Hacker News new | ask | show | jobs
by gregmac 2869 days ago
What sort of volume is this handling? Is the dataset in memory, or if not, what size and type of I/O is backing this? It seems like a ton of CPU, whereas in my experience typically I/O is the primary bottleneck for database loads.
3 comments

Note the second comment in the following thread:

https://news.ycombinator.com/item?id=12739771

quinthar posted in quite a lot of detail there as well, so it may provide some context.
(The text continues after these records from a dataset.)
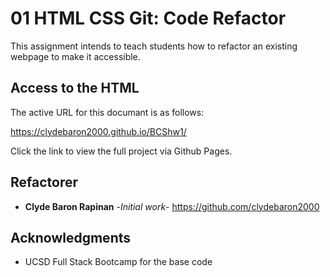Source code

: # 01 HTML CSS Git: Code Refactor

This assignment intends to teach students how to refactor an existing webpage to make it accessible.

## Access to the HTML

The active URL for this documant is as follows:

https://clydebaron2000.github.io/BCShw1/

Click the link to view the full project via Github Pages.

## Refactorer

* **Clyde Baron Rapinan** -*Initial work*- https://github.com/clydebaron2000

## Acknowledgments

* UCSD Full Stack Bootcamp for the base code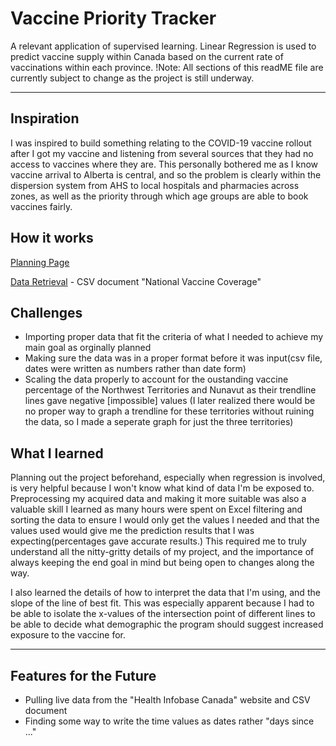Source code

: 
# Vaccine Priority Tracker
A relevant application of supervised learning. Linear Regression is used to predict vaccine supply within Canada based on the current rate of vaccinations within each province. 
!Note: All sections of this readME file are currently subject to change as the project is still underway. 

<hr>

## Inspiration 
I was inspired to build something relating to the COVID-19 vaccine rollout after I got my vaccine and listening from several sources that they had no access to vaccines where they are. This personally bothered me as I know vaccine arrival to Alberta is central, and so the problem is clearly within the dispersion system from AHS to local hospitals and pharmacies across zones, as well as the priority through which age groups are able to book vaccines fairly. 

## How it works
<a href="https://github.com/Lujaina-E/Supervised-Learning-Predictions/blob/main/COVID%20Vaccine%20Rate%20Predictor%20Action%20Plan.pdf">Planning Page</a>

 <a href="https://health-infobase.canada.ca/covid-19/vaccination-coverage/">Data Retrieval</a> - CSV document "National Vaccine Coverage"

## Challenges
- Importing proper data that fit the criteria of what I needed to achieve my main goal as orginally planned
- Making sure the data was in a proper format before it was input(csv file, dates were written as numbers rather than date form)
- Scaling the data properly to account for the oustanding vaccine percentage of the Northwest Territories and Nunavut as their trendline lines gave negative [impossible] values (I later realized there would be no proper way to graph a trendline for these territories without ruining the data, so I made a seperate graph for just the three territories)

## What I learned
Planning out the project beforehand, especially when regression is involved, is very helpful because I won't know what kind of data I'm be exposed to. Preprocessing my acquired data and making it more suitable was also a valuable skill I learned as many hours were spent on Excel filtering and sorting the data to ensure I would only get the values I needed and that the values used would give me the prediction results that I was expecting(percentages gave accurate results.) This required me to truly understand all the nitty-gritty details of my project, and the importance of always keeping the end goal in mind but being open to changes along the way. 

I also learned the details of how to interpret the data that I'm using, and the slope of the line of best fit. This was especially apparent because I had to be able to isolate the x-values of the intersection point of different lines to be able to decide what demographic the program should suggest increased exposure to the vaccine for. 

<hr>

## Features for the Future
- Pulling live data from the "Health Infobase Canada" website and CSV document
- Finding some way to write the time values as dates rather "days since ..."
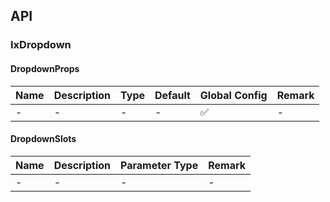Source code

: ## API

### IxDropdown

#### DropdownProps

| Name | Description | Type | Default | Global Config | Remark |
| --- | --- | --- | --- | --- | --- |
| - | - | - | - | ✅ | - |

#### DropdownSlots

| Name | Description | Parameter Type | Remark |
| --- | --- | --- | --- |
| - | - | - | - |
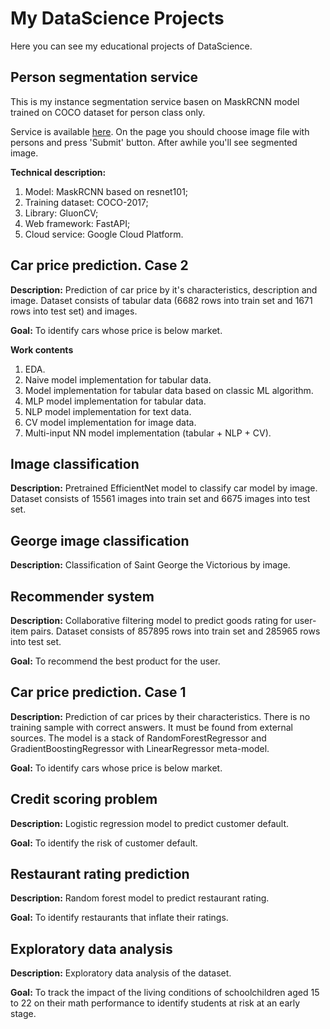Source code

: # My DataScience Projects
Here you can see my educational projects of DataScience.
## Person segmentation service
This is my instance segmentation service basen on MaskRCNN model trained on COCO dataset for person class only.

Service is available [here](https://person-segmentation-j6ql7uq6xa-ez.a.run.app/predict). On the page you should choose image file with persons and press 'Submit' button. After awhile you'll see segmented image.

**Technical description:**
1. Model: MaskRCNN based on resnet101;
2. Training dataset: COCO-2017;
3. Library: GluonCV;
4. Web framework: FastAPI;
5. Cloud service: Google Cloud Platform. 

## Car price prediction. Case 2
**Description:** Prediction of car price by it's characteristics, description and image. Dataset consists of tabular data (6682 rows into train set and 1671 rows into test set) and images.

**Goal:** To identify cars whose price is below market.

**Work contents**
1. EDA.
2. Naive model implementation for tabular data.
3. Model implementation for tabular data based on classic ML algorithm.
4. MLP model implementation for tabular data.
5. NLP model implementation for text data.
6. CV model implementation for image data.
7. Multi-input NN model implementation (tabular + NLP + CV).

## Image classification
**Description:** Pretrained EfficientNet model to classify car model by image. Dataset consists of 15561 images into train set and 6675 images into test set.

## George image classification
**Description:** Classification of Saint George the Victorious by image.

## Recommender system
**Description:** Collaborative filtering model to predict goods rating for user-item pairs. Dataset consists of 857895 rows into train set and 285965 rows into test set.

**Goal:** To recommend the best product for the user.

## Car price prediction. Case 1
**Description:**  Prediction of car prices by their characteristics. There is no training sample with correct answers. It must be found from external sources. The model is a stack of RandomForestRegressor and GradientBoostingRegressor with LinearRegressor meta-model.

**Goal:** To identify cars whose price is below market.

## Credit scoring problem
**Description:** Logistic regression model to predict customer default.

**Goal:** To identify the risk of customer default.

## Restaurant rating prediction
**Description:** Random forest model to predict restaurant rating.

**Goal:** To identify restaurants that inflate their ratings.

## Exploratory data analysis
**Description:** Exploratory data analysis of the dataset.

**Goal:** To track the impact of the living conditions of schoolchildren aged 15 to 22 on their math performance to identify students at risk at an early stage.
The link says that it requires turning synchroous off, which means that you won't be waiting for real I/O on transactions, since no fsync calls are emitted. Add that to a huge amount of RAM for cache, and it's very reasonable to be CPU bound... So long as you don't mind data loss or corruption on power loss or kernel panic...
Doesn't a BBU Raid controllers largely address the power loss concern? And, I always thought BBU Raid controllers were just absolute common sense for any serious database (until everyone went cloud and suddenly basics like dual network card, dual PSU and raid controllers didn't fit Amazon's desire to sell complexity).
Well, data will be lost if anything below the OS buffer cache crashes (source http://sqlite.1065341.n5.nabble.com/How-dangerous-is-PRAGMA-...).

The BBU protects from power loss of the HDs, but not power loss or general failure of the mainboard or any other important component.

PAlso BBUs can run out of battery so a flash backed BBU is generally recommended.

Without fsync, the dirty page can sit in RAM and not even be sent to the disk, so a battery backup for the disk wouldn't solve data loss.
Right..but you leave fsync on in this case, no? This might be incompatible with the locking required by this server-process edition though (I guess, no clue). But more generally speaking, fsync=on with a proper raid controller gives massive performance boost (like orders of magnitude) while being relatively resilient to power loss.
"in my experience typically I/O is the primary bottleneck for database loads"

Not when you have potentially neatly 3TB of memory cache.

Of course it all depends on the dataset.